Requirement
Copy the records below line for line, leaving out the pictures.

Data listing
#####

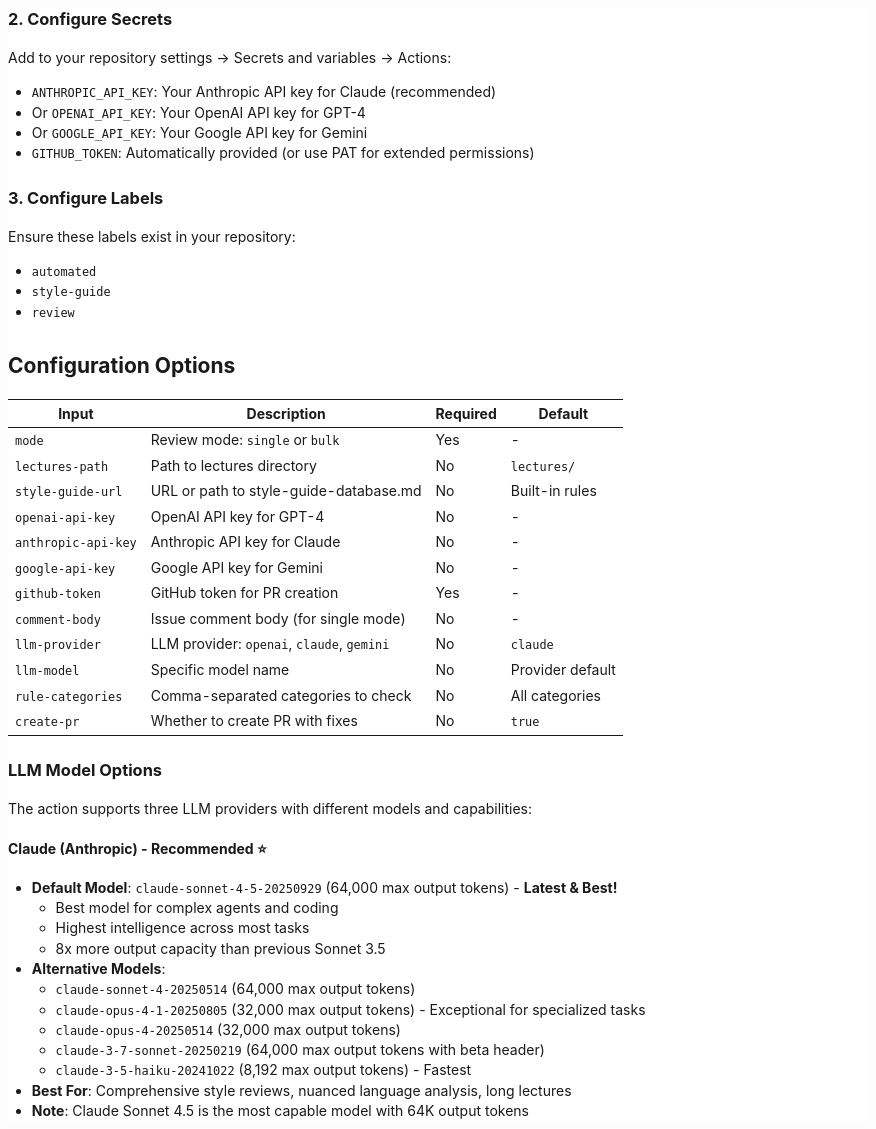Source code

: ### 2. Configure Secrets

Add to your repository settings → Secrets and variables → Actions:

- `ANTHROPIC_API_KEY`: Your Anthropic API key for Claude (recommended)
- Or `OPENAI_API_KEY`: Your OpenAI API key for GPT-4
- Or `GOOGLE_API_KEY`: Your Google API key for Gemini
- `GITHUB_TOKEN`: Automatically provided (or use PAT for extended permissions)

### 3. Configure Labels

Ensure these labels exist in your repository:
- `automated`
- `style-guide`
- `review`

## Configuration Options

| Input | Description | Required | Default |
|-------|-------------|----------|---------|
| `mode` | Review mode: `single` or `bulk` | Yes | - |
| `lectures-path` | Path to lectures directory | No | `lectures/` |
| `style-guide-url` | URL or path to style-guide-database.md | No | Built-in rules |
| `openai-api-key` | OpenAI API key for GPT-4 | No | - |
| `anthropic-api-key` | Anthropic API key for Claude | No | - |
| `google-api-key` | Google API key for Gemini | No | - |
| `github-token` | GitHub token for PR creation | Yes | - |
| `comment-body` | Issue comment body (for single mode) | No | - |
| `llm-provider` | LLM provider: `openai`, `claude`, `gemini` | No | `claude` |
| `llm-model` | Specific model name | No | Provider default |
| `rule-categories` | Comma-separated categories to check | No | All categories |
| `create-pr` | Whether to create PR with fixes | No | `true` |

### LLM Model Options

The action supports three LLM providers with different models and capabilities:

#### Claude (Anthropic) - Recommended ⭐
- **Default Model**: `claude-sonnet-4-5-20250929` (64,000 max output tokens) - **Latest & Best!**
  - Best model for complex agents and coding
  - Highest intelligence across most tasks
  - 8x more output capacity than previous Sonnet 3.5
- **Alternative Models**:
  - `claude-sonnet-4-20250514` (64,000 max output tokens)
  - `claude-opus-4-1-20250805` (32,000 max output tokens) - Exceptional for specialized tasks
  - `claude-opus-4-20250514` (32,000 max output tokens)
  - `claude-3-7-sonnet-20250219` (64,000 max output tokens with beta header)
  - `claude-3-5-haiku-20241022` (8,192 max output tokens) - Fastest
- **Best For**: Comprehensive style reviews, nuanced language analysis, long lectures
- **Note**: Claude Sonnet 4.5 is the most capable model with 64K output tokens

#####

Written response
Source code

: ### 2. Configure Secrets

Add to your repository settings → Secrets and variables → Actions:

- `ANTHROPIC_API_KEY`: Your Anthropic API key for Claude (recommended)
- Or `OPENAI_API_KEY`: Your OpenAI API key for GPT-4
- Or `GOOGLE_API_KEY`: Your Google API key for Gemini
- `GITHUB_TOKEN`: Automatically provided (or use PAT for extended permissions)

### 3. Configure Labels

Ensure these labels exist in your repository:
- `automated`
- `style-guide`
- `review`

## Configuration Options

| Input | Description | Required | Default |
|-------|-------------|----------|---------|
| `mode` | Review mode: `single` or `bulk` | Yes | - |
| `lectures-path` | Path to lectures directory | No | `lectures/` |
| `style-guide-url` | URL or path to style-guide-database.md | No | Built-in rules |
| `openai-api-key` | OpenAI API key for GPT-4 | No | - |
| `anthropic-api-key` | Anthropic API key for Claude | No | - |
| `google-api-key` | Google API key for Gemini | No | - |
| `github-token` | GitHub token for PR creation | Yes | - |
| `comment-body` | Issue comment body (for single mode) | No | - |
| `llm-provider` | LLM provider: `openai`, `claude`, `gemini` | No | `claude` |
| `llm-model` | Specific model name | No | Provider default |
| `rule-categories` | Comma-separated categories to check | No | All categories |
| `create-pr` | Whether to create PR with fixes | No | `true` |

### LLM Model Options

The action supports three LLM providers with different models and capabilities:

#### Claude (Anthropic) - Recommended ⭐
- **Default Model**: `claude-sonnet-4-5-20250929` (64,000 max output tokens) - **Latest & Best!**
  - Best model for complex agents and coding
  - Highest intelligence across most tasks
  - 8x more output capacity than previous Sonnet 3.5
- **Alternative Models**:
  - `claude-sonnet-4-20250514` (64,000 max output tokens)
  - `claude-opus-4-1-20250805` (32,000 max output tokens) - Exceptional for specialized tasks
  - `claude-opus-4-20250514` (32,000 max output tokens)
  - `claude-3-7-sonnet-20250219` (64,000 max output tokens with beta header)
  - `claude-3-5-haiku-20241022` (8,192 max output tokens) - Fastest
- **Best For**: Comprehensive style reviews, nuanced language analysis, long lectures
- **Note**: Claude Sonnet 4.5 is the most capable model with 64K output tokens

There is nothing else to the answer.